He knew what made a man like Gault. He knew that there was, for himself and his liege, no honor such as the world counted it, and that the most irresponsible thing in the world was to have let a man of that company back there
escape alive, to bring pursuit on them, for if they should fall—Morgaine had told him—the deaths would be . . . everything: all that had ever been and might be. In this she was telling the truth as she believed it, though she had lied to him in lesser things. On this one item of faith he committed himself body and soul. He even hoped—in the secrecy of his heart—that God might forgive him. For all the murder, God might forgive him and forgive her, if it was somehow right, what they did, and they were not deceived.

But he wished with all his soul, that he could feel as keen a remorse as once he might have felt for the men he had killed back there. He could not find it again. There was only horror. There was keenest anguish—but that mostly for the horses; and very little for the men, even of his own kind. He was afraid when he knew that, as if something were slipping irrevocably away from him, or he from it, and he did not know his way back from this point.

 • • • 

“Where have we gotten to?” Morgaine asked their guide when they had come still a little higher up the road, up where the road bent again away from the dawn and toward the still-shadowed sky; and the fire below them was a rolling of white smoke across the tops of trees. “Can we get off this road and onto the old one?”

“It is not safe,” Chei said. His face by the dawning light was haggard and his hair wild, with bits of dead leaves stuck in it. His eyes held a feverish look, as well a man's might, which had seen what they had. “If you want ambush, lady, that is where to find it.”

“Where were they going before dawn?” Vanye asked harshly, for that was the thing that made no sense to him; it outraged him, that men had been so foolish, and he had had to pay them for it. He felt
that
, when he wished to Heaven he could feel something like conscience.

One of them, Mother of God, had been hardly more than sixteen; and tears stung his eyes, at the same time he could have struck anything in his path.

“I do not know,” Chei said. “I do not know.”

“We assume they had reason,” Morgaine said shortly. “We assume it was on this road and we may yet meet it, to someone's sorrow—do you understand me, Chei?”

“I do not know,” Chei protested, shaking his head.

“You took a great chance,” Morgaine said, “running for that horse back there in the woods.

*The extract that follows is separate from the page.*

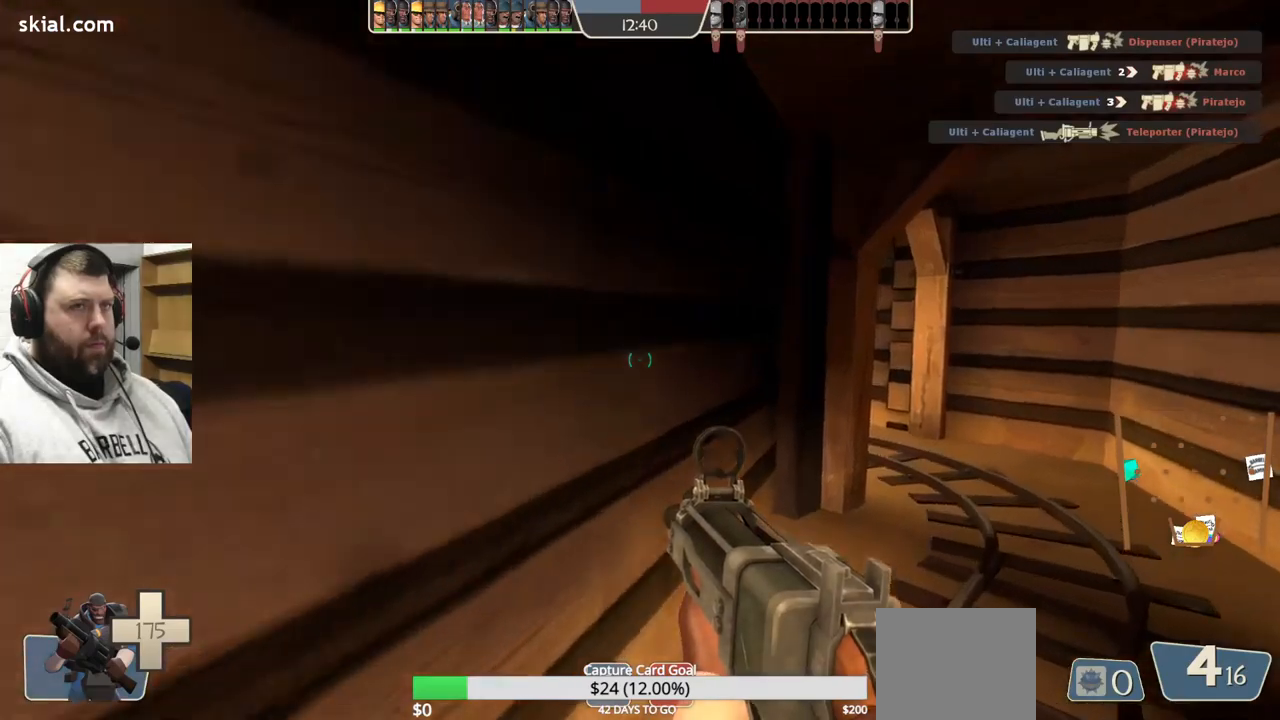
{"buttons": [], "left_stick": "up-right", "right_stick": "center", "events": [[17, "SQUARE", "up"], [100, "SQUARE", "down"], [183, "SQUARE", "up"], [283, "SQUARE", "down"], [350, "SQUARE", "up"]]}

If not for that white shirt, you would be dead. Eight men are—lest they betray us. Do you still understand me, Chei?”

“Yes, lady,” Chei said in a faint voice.

“Are we yet off Gault's land? Where is his border?”

“I do not know.—It is truth! We fought north of here. My lord Ichandren—is dead. Gault's forces are on the road at night—God knows, God only knows,
lady, what they were doing, or where more of them are—That fire will draw them, but it will draw other attention too—God knows who, or whether they will think it an accident or set. It is Gault's land down there. His men would not burn his own land. Neither—” He hesitated a breath. “Neither have we ever fired the land we move in. That road will be Gault's when it has burned out. It will be black sticks and open to the eye, and it will be so much more land he can march through.”

It was indignation, that last. Vanye leaned on the saddlebow and frowned—it was a change in Chei's voice and bearing, was even daring of a Man toward a
qhal
who threatened him, and with corpses a-smolder in the forest to prove it. “What,” Vanye said, “‘we'? Friends of yours? And how will
we
fare with them?”

Chei's mouth stayed open an instant. There was a wild flicker in his eyes, only the briefest of moments. Then his glance settled from him onto Morgaine and back again. “The same as I,” he said. “They will kill us all, you on sight, me when they recognize me for one of Ichandren's men. Prisoners do not come back. But if we go back to the Old Road, they will take us for Gault's and kill us just the same.”

It was wretched enough to be the truth.

“And where are they?” Morgaine asked. “Close enough to cause that band of Gault's to ride at night? What are we going into?”

“War,” Chei said, “war, lady, beginning with that fire down there and eight men dead. If things had settled to any truce before—Gault will lay that fire to the account of human folk, and human folk will know that when they see the fire. Up there in the hills they will know it, and they will move down to strike while they can, while Gault's men are occupied putting it out—Gault knows
that
too; and he will throw every man he can spare out toward the hills to prevent it. That is the way things are. We must go up, by the remote trails, we must keep moving by night, and hope we do not have to give account of ourselves—there will be ambushes laid on every road Gault's men will take.”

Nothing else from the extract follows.